Мужчина тоже встает, он раздражен, может быть, потому, что предполагает, будто этот молодой наглый хлыщ приписывает ему совсем не те намерения. Он выходит из-за стола, обходит вокруг Виссе.

— Вы австриец?

— Я немецкий офицер. Я испытываю то же, что мои камрады, и чувствую себя причастным к ним!

— Это лишь фразы! Я Пливье! Говорит вам это имя что-нибудь? Нет? — Он усмехается. — Вы неправильно меня понимаете, господин капитан.

Он оценивающе смотрит на Виссе. До какой же степени этот парень накачан подобными фразами, что забывает даже о голоде?

— Почему вы стали солдатом? — резко спрашивает он.

Виссе вдруг чувствует себя усталым и опустошенным. С этим вопросом ему справиться трудно, выражение его лица становится измученным.

Пливье, по-видимому, неправильно оценивает его состояние и начинает атаку.

— Что заставило вас поставить себя на службу преступнику Гитлеру и вступить в его армию бандитов и убийц? — Родной язык этого русского офицера — немецкий, это становится ясно по первой же длинной фразе. Видимо, эмигрант.

В последние недели Виссе достаточно наспорился с камрадами об ошибках военного руководства. После чудовищного предательства, которое нельзя оправдать никакой военной необходимостью, тот мир, в который он верил, для него рухнул. Он бы не побоялся сказать свое мнение тем, кто нес ответственность, прямо в лицо, но слышать оскорбление армии со стороны эмигранта — это лишь усиливало его сопротивление. Раз на нее нападают, он чувствует свою причастность к ней и готов ее защищать. И он молчит.

Пливье понял свою ошибку и размышляет. Этот молодой капитан вызывает у него интерес. Он мог бы ему кое-что предложить: хорошее питание, выпивку, теплый ночлег. Если бы капитан на это согласился, набил бы себе брюхо, отогрелся бы и за это выдал бы ему какую-нибудь страшную историю, сочиненную им самим.

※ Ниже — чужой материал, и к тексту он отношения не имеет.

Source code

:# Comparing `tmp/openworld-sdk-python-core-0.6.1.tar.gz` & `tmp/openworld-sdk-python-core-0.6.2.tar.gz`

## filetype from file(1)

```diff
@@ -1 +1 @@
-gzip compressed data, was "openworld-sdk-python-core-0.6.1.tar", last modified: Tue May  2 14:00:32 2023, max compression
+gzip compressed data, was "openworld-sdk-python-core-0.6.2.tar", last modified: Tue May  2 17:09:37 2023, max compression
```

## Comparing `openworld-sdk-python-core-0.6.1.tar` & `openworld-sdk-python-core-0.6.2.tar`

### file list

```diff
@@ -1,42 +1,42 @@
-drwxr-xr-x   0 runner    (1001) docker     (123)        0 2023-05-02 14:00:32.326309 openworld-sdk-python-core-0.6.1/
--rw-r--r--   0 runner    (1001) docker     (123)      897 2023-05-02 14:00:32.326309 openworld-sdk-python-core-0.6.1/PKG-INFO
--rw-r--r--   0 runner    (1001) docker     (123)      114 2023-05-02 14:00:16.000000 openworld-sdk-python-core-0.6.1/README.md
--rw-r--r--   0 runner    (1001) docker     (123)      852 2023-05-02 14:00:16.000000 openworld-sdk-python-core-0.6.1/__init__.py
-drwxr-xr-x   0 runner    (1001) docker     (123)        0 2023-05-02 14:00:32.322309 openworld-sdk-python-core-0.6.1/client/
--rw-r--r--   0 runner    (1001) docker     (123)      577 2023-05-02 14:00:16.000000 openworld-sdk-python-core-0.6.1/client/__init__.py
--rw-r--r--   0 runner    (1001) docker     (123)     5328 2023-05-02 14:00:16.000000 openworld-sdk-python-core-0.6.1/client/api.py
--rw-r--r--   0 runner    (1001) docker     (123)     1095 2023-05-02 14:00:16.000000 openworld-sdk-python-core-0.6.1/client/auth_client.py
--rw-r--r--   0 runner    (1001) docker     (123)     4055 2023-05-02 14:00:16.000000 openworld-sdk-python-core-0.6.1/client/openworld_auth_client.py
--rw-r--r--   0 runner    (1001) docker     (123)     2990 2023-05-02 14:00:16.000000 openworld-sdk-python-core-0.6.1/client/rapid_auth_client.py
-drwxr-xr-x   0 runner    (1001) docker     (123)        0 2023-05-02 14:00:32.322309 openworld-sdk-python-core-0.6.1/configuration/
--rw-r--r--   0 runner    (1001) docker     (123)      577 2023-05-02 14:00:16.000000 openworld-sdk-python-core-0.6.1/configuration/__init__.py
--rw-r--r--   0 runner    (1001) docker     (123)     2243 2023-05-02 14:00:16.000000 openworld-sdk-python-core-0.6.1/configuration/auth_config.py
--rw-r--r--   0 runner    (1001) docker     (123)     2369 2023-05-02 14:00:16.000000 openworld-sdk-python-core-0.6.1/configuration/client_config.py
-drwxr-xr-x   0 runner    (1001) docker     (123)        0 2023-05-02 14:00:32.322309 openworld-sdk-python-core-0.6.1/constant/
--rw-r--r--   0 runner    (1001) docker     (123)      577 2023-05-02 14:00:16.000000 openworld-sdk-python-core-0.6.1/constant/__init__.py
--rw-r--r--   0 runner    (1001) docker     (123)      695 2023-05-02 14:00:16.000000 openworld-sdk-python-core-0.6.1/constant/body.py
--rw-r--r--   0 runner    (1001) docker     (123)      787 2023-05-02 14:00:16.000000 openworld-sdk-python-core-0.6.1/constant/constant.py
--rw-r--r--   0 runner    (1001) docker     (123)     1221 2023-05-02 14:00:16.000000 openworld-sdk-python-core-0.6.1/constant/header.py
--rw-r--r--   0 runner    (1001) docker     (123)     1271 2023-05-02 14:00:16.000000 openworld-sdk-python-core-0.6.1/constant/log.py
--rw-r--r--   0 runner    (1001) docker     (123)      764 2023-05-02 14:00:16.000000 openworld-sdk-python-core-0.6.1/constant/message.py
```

Пливье выбирает другой путь: капитана, который и так в достаточно жутком положении, раздавить, разорвать, как конверт, разоблачить и проникнуть в его сокровенную суть.

— Что за человек вы были до вступления в армию?

Комиссаршу зовут к телефону, и она выходит из комнаты.

Пливье оставляет капитана на время наедине с самим собой, отходит в сторону, к печке, возле которой греется.

Виссе принял решение не отвечать на вопросы этого Пливье.

В 1940 году он, свежеотлакированный лейтенант, покинул военное училище… В Сталинграде весь этот блеск сначала потускнел, потом слетел защитный слой лака, и сам он стал пористым, как штатский, — вопросы то и дело проникают в него через эти поры и требуют ответа.